__Work request__. Put each line of the listing below into a Markdown table with two columns, Number and Entry, giving every row a sequential number. Omit the blank lines and the pictures.

__Input for this task__.
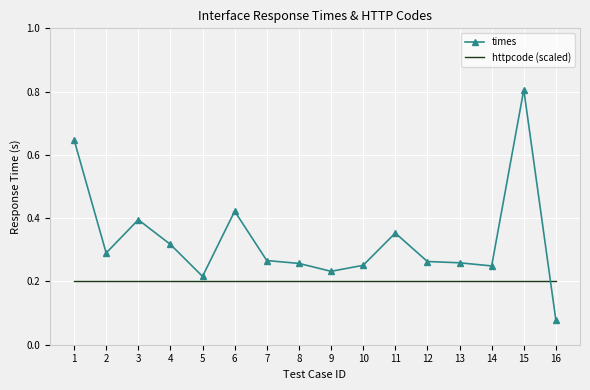

At which label is times closest to 0?

16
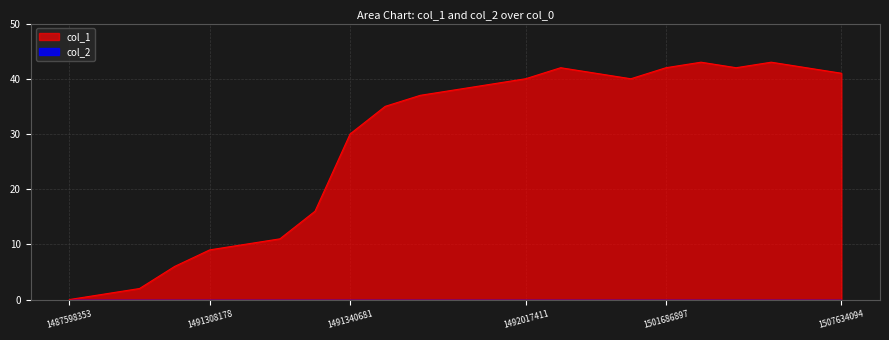

Reading left to right, extract all data points from this chart.

1487598353=0	1491218186=1	1491254256=2	1491304591=6	1491308178=9	1491311730=10	1491315352=11	1491337050=16	1491340681=30	1491344185=35	1491351415=37	1491358556=38	1491837357=39	1492017411=40	1494950996=42	1495657036=41	1495729090=40	1501686897=42	1502147762=43	1502727399=42	1502914567=43	1503346553=42	1507634094=41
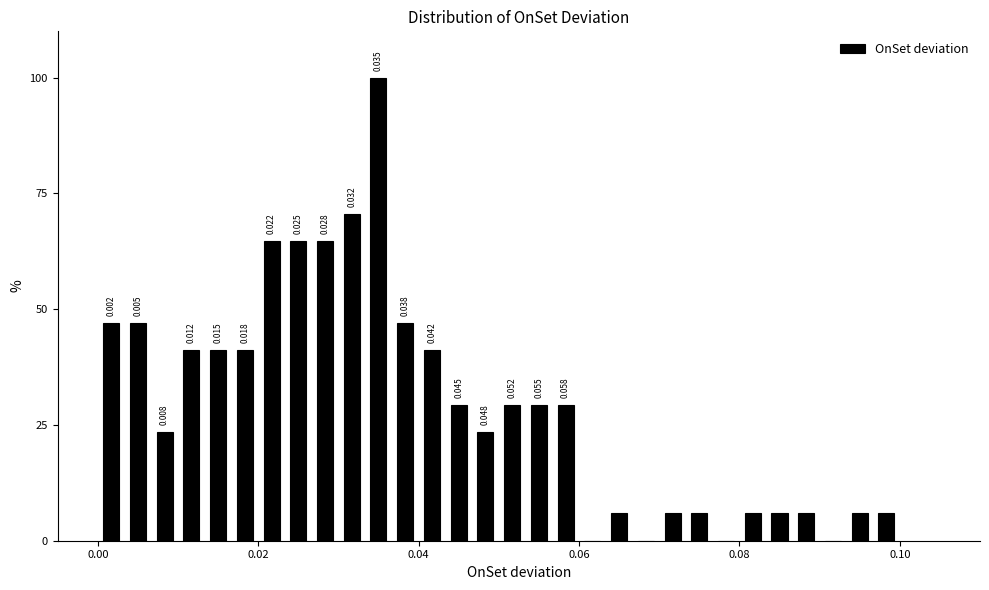

Around what value on the x-axis is the tallest bar? Give the approximate position of its centre, as read against the axis.

0.036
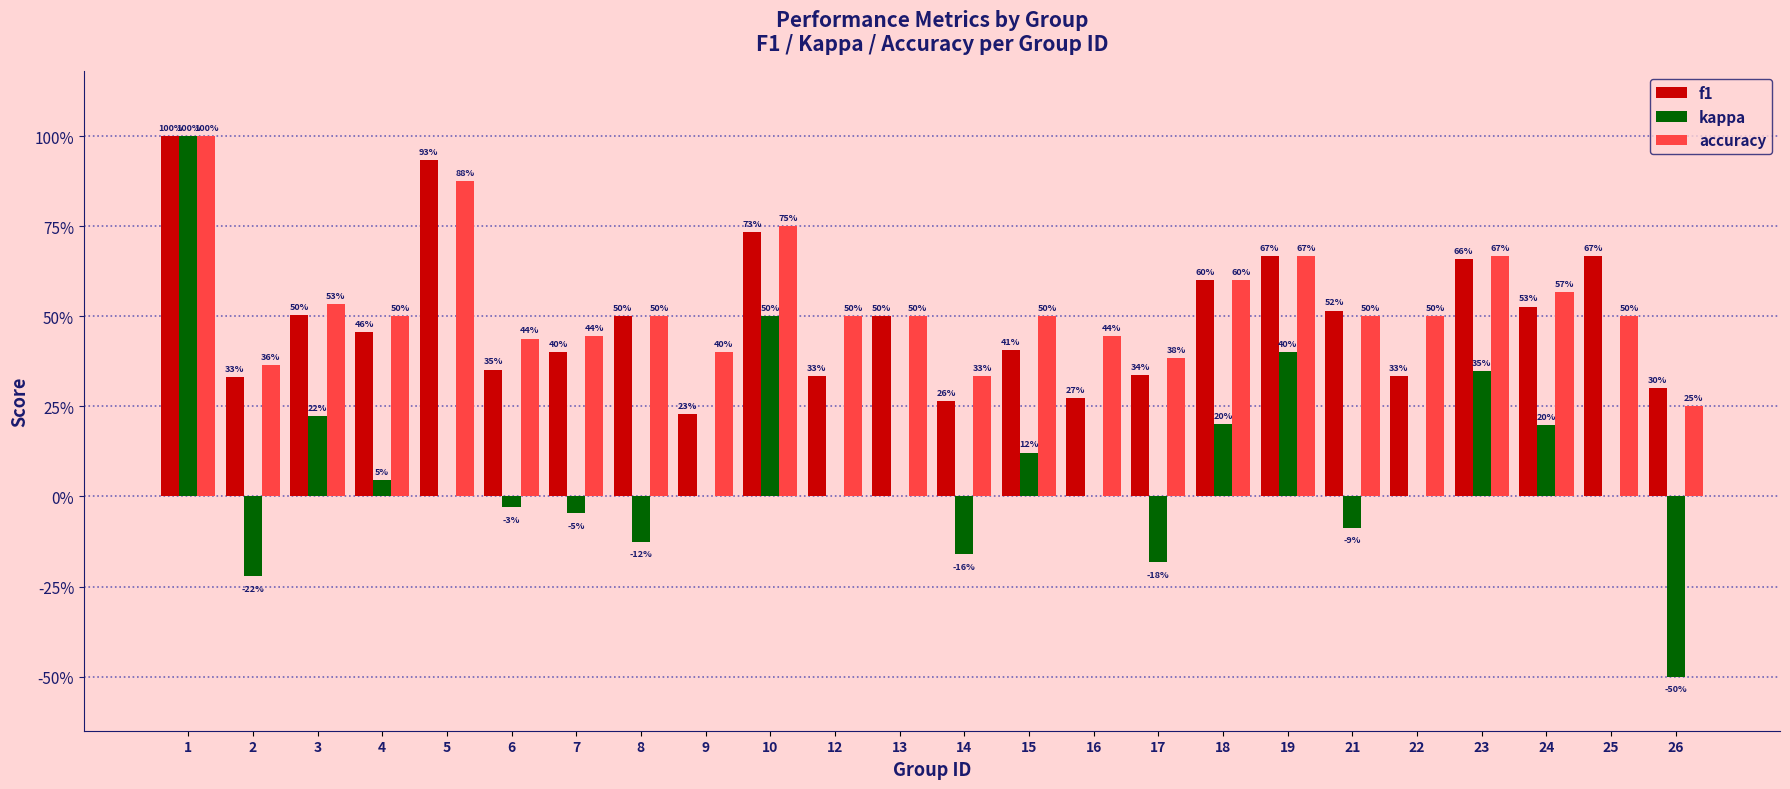

What are all the series names shown in the legend?

f1, kappa, accuracy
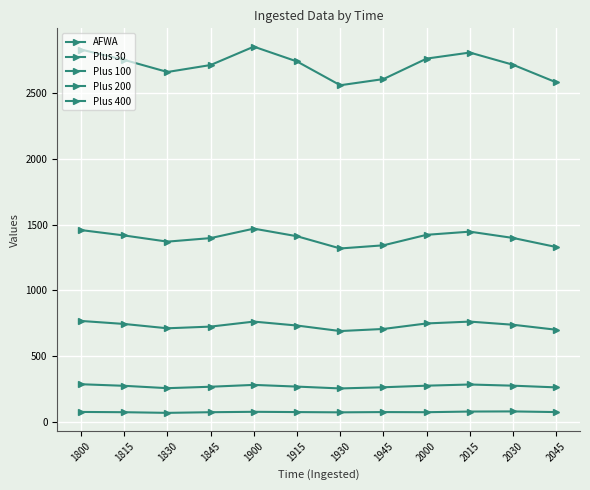

True or false: Plus 100 and AFWA intersect in this chart.

False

__Finished task__.
| Number | Entry |
|---|---|
| 1 | At which label is times closest to 0? |
| 2 | 16 |
| 3 | Reading left to right, extract all data points from this chart. |
| 4 | 1487598353=0	1491218186=1	1491254256=2	1491304591=6	1491308178=9	1491311730=10	1491315352=11	1491337050=16	1491340681=30	1491344185=35	1491351415=37	1491358556=38	1491837357=39	1492017411=40	1494950996=42	1495657036=41	1495729090=40	1501686897=42	1502147762=43	1502727399=42	1502914567=43	1503346553=42	1507634094=41 |
| 5 | Around what value on the x-axis is the tallest bar? Give the approximate position of its centre, as read against the axis. |
| 6 | 0.036 |
| 7 | What are all the series names shown in the legend? |
| 8 | f1, kappa, accuracy |
| 9 | True or false: Plus 100 and AFWA intersect in this chart. |
| 10 | False |